SMART Goals for the Clinical Years
A key feature in developing expertise is how you set goals.
For anyone trying to keep New Year’s resolutions, you can appreciate that setting effective goals and following through is not easy.“Be more organized” or “get healthier” rarely lead to concrete successes. Vague and/or overwhelming goals that lack definitive outcomes don’t lead to expertise. One helpful strategy comes from the business community and is called SMART goals.
SMART goals are Specific, Measurable, Achievable, Relevant, and Time-bound
You will submit at least one set of written SMART goals with reflection at your mid-point meeting.

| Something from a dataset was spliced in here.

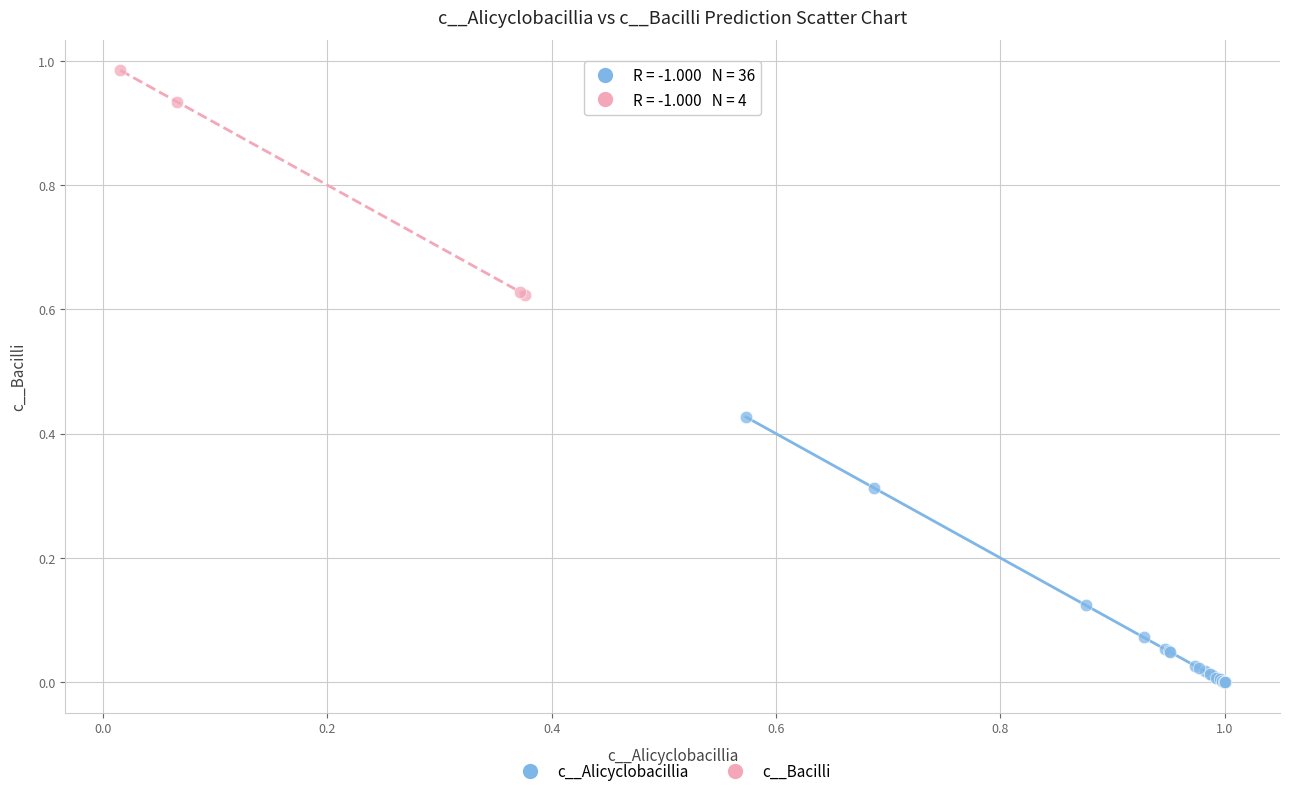

Which series has the widest spread of Y values?

c__Alicyclobacillia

You will also include strategies you will use to meet your objectives and the method you plan to use to assess whether you have achieved your objectives.

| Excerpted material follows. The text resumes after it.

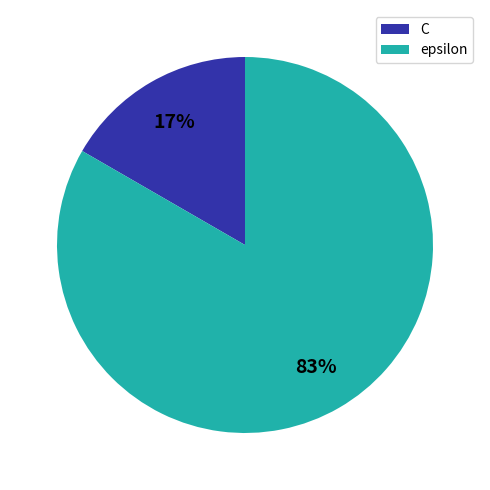

Which category has the biggest portion of the pie?

epsilon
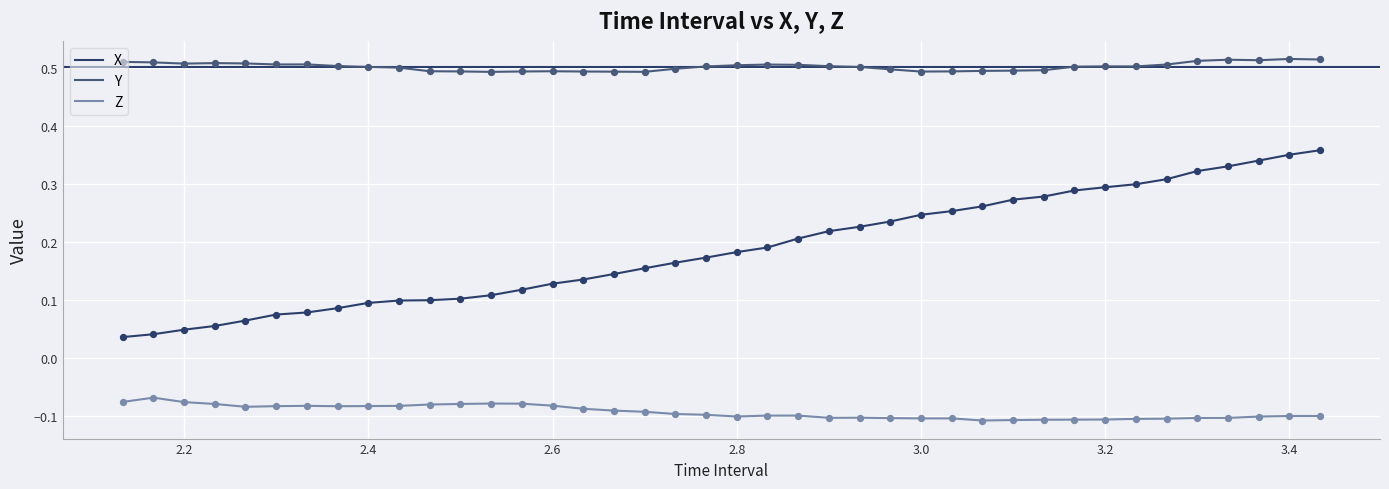

Which series has the widest spread of values?

X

The following guidelines may help you.
1. Reflect on your performance in medical school thus far and identify what you did well and what you would like to have done better (self-assessment).
2. Decide which areas you need to focus on the most (prioritize).

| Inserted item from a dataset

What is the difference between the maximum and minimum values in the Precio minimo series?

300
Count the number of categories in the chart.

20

3. Create specific learning objectives and describe strategies you plan to use to achieve them.
– Ask yourself how you will reach your objectives and how you will know when you got there. If you can’t answer these questions, then your objectives are probably not specific enough.
– Use active verbs, e.g. organize, prioritize
4. Decide how you will get feedback on your objectives.
5. Decide when you should re-assess your objectives.
Entries should include the following:
- Evidence of self-assessment
- Learning objectives are specific and include strategies and methods of assessment
- Evidence of reassessment and reflection upon progress
Failure to complete this requirement will lower your PBLI score by a point.